Task description ->
A faithful copy of each record is required, minus the images.
##### Input records
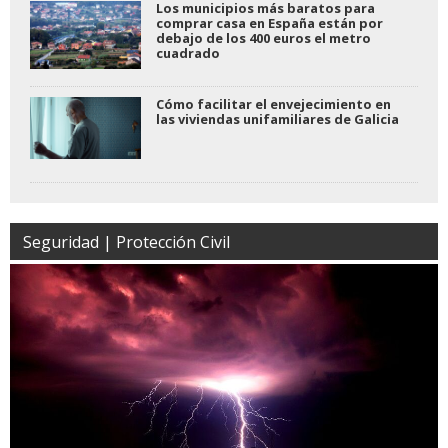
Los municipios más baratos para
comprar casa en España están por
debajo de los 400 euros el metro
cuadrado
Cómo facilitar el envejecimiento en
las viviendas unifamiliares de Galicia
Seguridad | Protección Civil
##########
Solved exercise ->
Los municipios más baratos para
comprar casa en España están por
debajo de los 400 euros el metro
cuadrado
Cómo facilitar el envejecimiento en
las viviendas unifamiliares de Galicia
Seguridad | Protección Civil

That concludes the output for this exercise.